Ее руки чего-то искали, скрюченные пальцы нервно дрожали, готовые что есть силы вцепиться в толстую шею врага и душить, душить его без жалости, мстить за обиду, какой еще никогда не испытывала эта женщина за всю свою долгую жизнь. Но сил у нее хватило лишь на то, чтобы нанести удар своему врагу словом. Она смело двинулась на растерявшегося гестаповца, твердым голосом выговорила:
— Стреляй, собака! Брешешь — и тебе головы не сносить, гад, запомни эти мои слова: не сносить. Плевать я на тебя хотела, ирод!
И разгневанная мать, гордая и величественная в своей ненависти, приблизилась к оторопевшему немцу и плюнула ему прямо в лицо, на его, с мертвым черепом и двумя крест-накрест костями, фуражку.
…Долговязый полицай, сидевший возле котомки старушки, услышав в коридоре топот кованых сапог, выглянул за дверь. Он снова вернулся на лавку и с безразличным видом взял в руки черный платок, сбереженный партизанской матерью еще с девичьих лет.

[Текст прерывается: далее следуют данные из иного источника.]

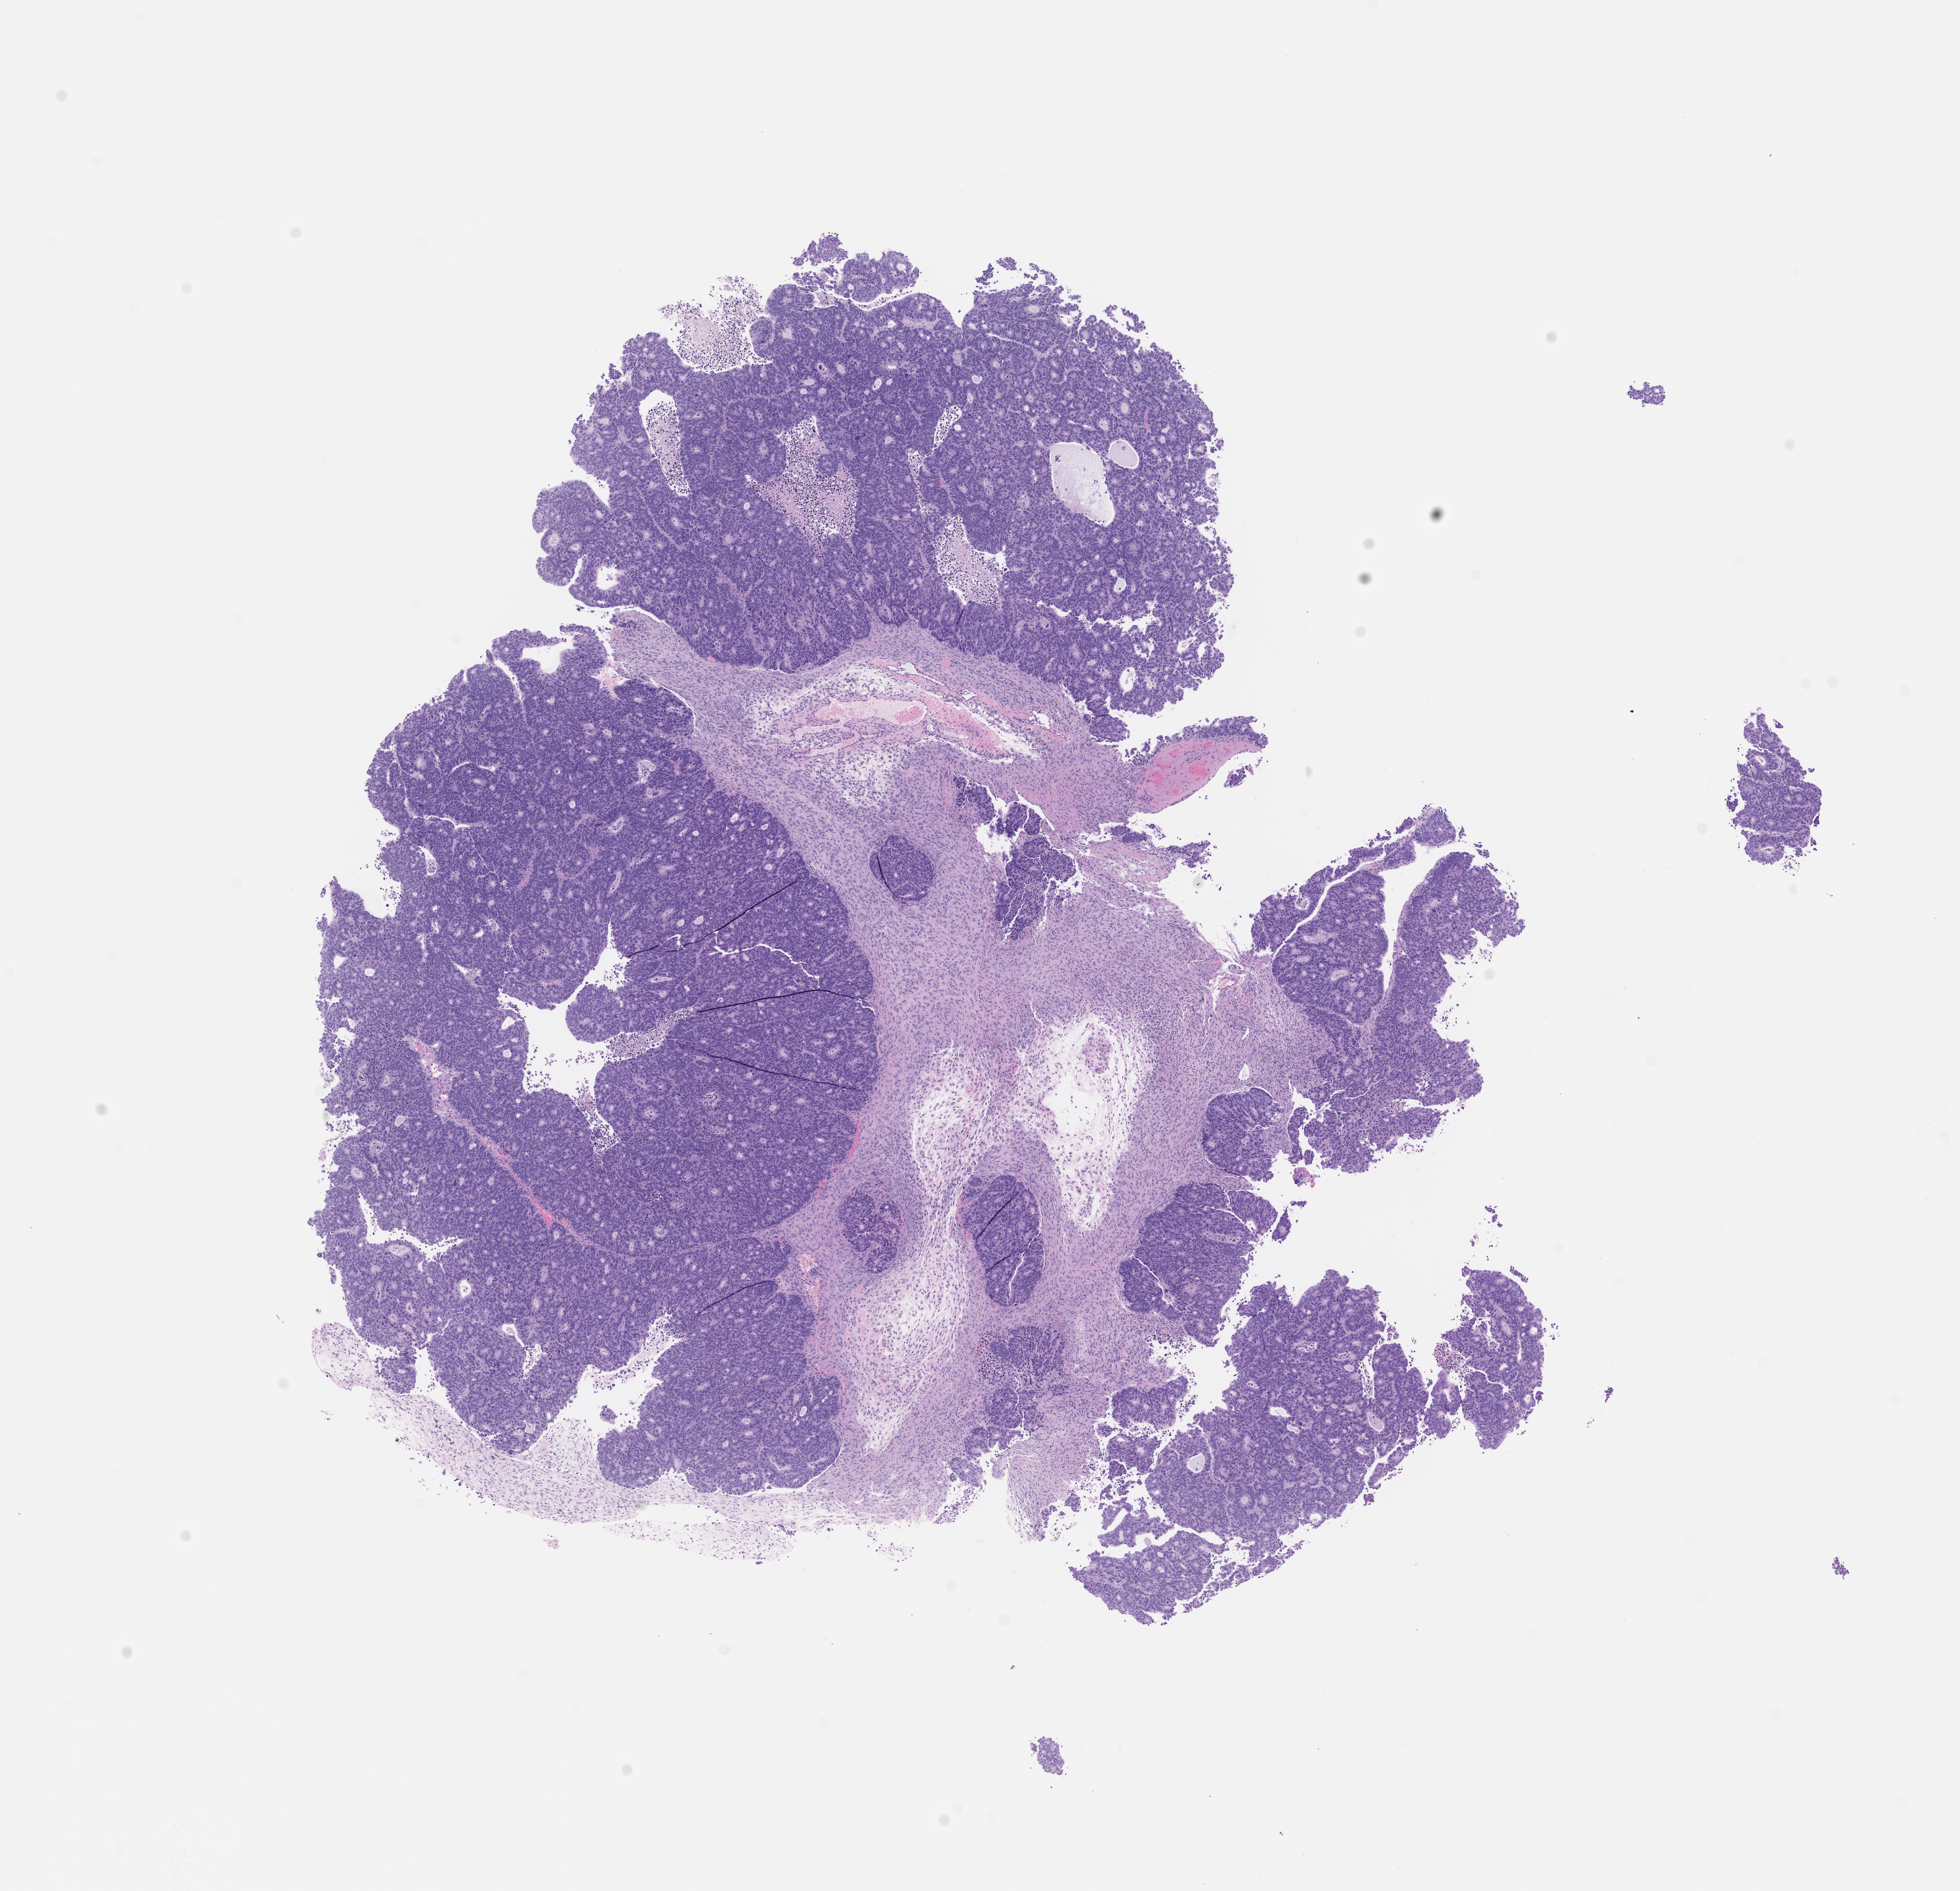
H&E whole-slide image of a patient-derived xenograft (PDX) tumor grown in a mouse, passage 0, low-resolution overview of the scanned area, about 12.0 x 11.6 mm; formalin-fixed, paraffin-embedded (FFPE) tissue; originating tumor site category: colon.
Originating patient diagnosis: Colon Adenocarcinoma.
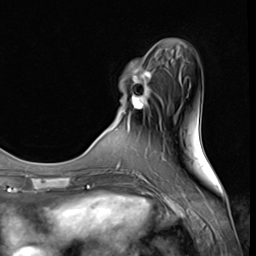
Breast MRI (dynamic contrast-enhanced), one axial slice. Position 13 of 64 along the scan axis. Cropped to one breast. Dynamic contrast-enhanced series, time point 2 of 9 at this slice position (early post-contrast). 3 T. TE 1.5 ms, TR 4.7 ms. 256 × 256 image matrix, field of view 215 × 215 mm. Female patient.
Annotated regions visible in this slice (semi-automatic segmentation, software-assisted and operator-edited):
- enhancing-tissue mask used for the functional tumour volume (all voxels passing the contrast-enhancement thresholds inside the analysis volume; usually the tumour): bounding box <122,61,152,124> (left, top, right, bottom; pixels)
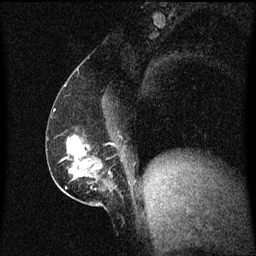
Breast MRI (dynamic contrast-enhanced), one sagittal slice. Slice 28 of 60 in the series (ordered by position). Dynamic contrast-enhanced series, image 2 of 3 at this slice position (ordered by acquisition). 1.5 T. TE 4.2 ms, TR 8.4 ms. 2 mm slice thickness. 256 × 256 image matrix, field of view 200 × 200 mm. Patient: female, 52 years. From the clinical record (not read from this slice): setting: breast cancer imaged before/during neoadjuvant chemotherapy; receptor status: HER2-positive.
Outlined on this slice (semi-automatically segmented with operator editing):
- analysis volume of interest (the breast-tissue region the enhancement analysis was run in; not a lesion): box from (x=62, y=134) to (x=120, y=203) px
- tumour enhancement mask (voxels above the 70 % enhancement threshold inside the analysis volume of interest): (x=68, y=136)–(x=87, y=167)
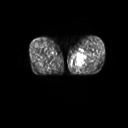
FDG PET of an extremity soft-tissue mass (from a PET/CT study), one axial slice. Slice 13 of 267 in the series (ordered by position). 3.27 mm slice thickness. 128 × 128 image matrix, field of view 600 × 600 mm. Male patient, age 59 years. From the clinical record (not read from this slice): histological type: pleiomorphic liposarcoma; grade: high; site of the primary tumour: left thigh.
Structures marked on this image (expert contour drawn on MRI and transferred to this co-registered scan by the dataset authors):
- gross tumour volume including surrounding oedema: box from (x=76, y=52) to (x=89, y=68) px
- gross tumour volume (mass): (x=80, y=63)–(x=82, y=64)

Во дворе треснули два сухих выстрела. Полицай зевнул, скомкал платок и запихал себе в карман.
1944
Петля
Белая лошаденка сделалась серой. Она по щиколотку увязала в грязи и будто не шла, а лишь семенила на одном месте, брызгами обдавая себе грудь, бока и телегу. Колеса по самые ступицы купались в желтом месиве размокшей глины пополам с талым снегом.
— И куда в такую пропасть!.. Всю зиму сидели, а теперь, вишь, приспичило, — недовольно ворчал возница Панько, искоса поглядывая на Хому Антоновича. — Да в такую погоду собаке не захочется из конуры нос показать, не то что важному пану…
— Погоняй! — сердито прикрикнул «пан», и Панько торопливо задергал вожжами.
Лошаденка, будто проснувшись, с перепугу чаще засеменила ногами, но потом, махнув на все мокрым хвостом, успокоилась и поплелась еще медленнее.
Хома Антонович сидел молча, размышляя о своем. Брови насуплены, глаза недобры. Ох-ох! Как же, поехал бы он в такую распутицу, если б не комендант… Злющий сделался, как собака. Вызвал вчера его, Хому Антоновича, районного голову, наорал, будто на мальчишку. «Так-то, значит, немецкую власть уважаешь, тварь этакая?! — кричал он. — Зерна нет, скота нет, зато партизан полон гебит — никому из блиндажа выйти невозможно. Повешу, — грозит, — если завтра десятка коров да десятка свиней у меня в комендатуре не будет!»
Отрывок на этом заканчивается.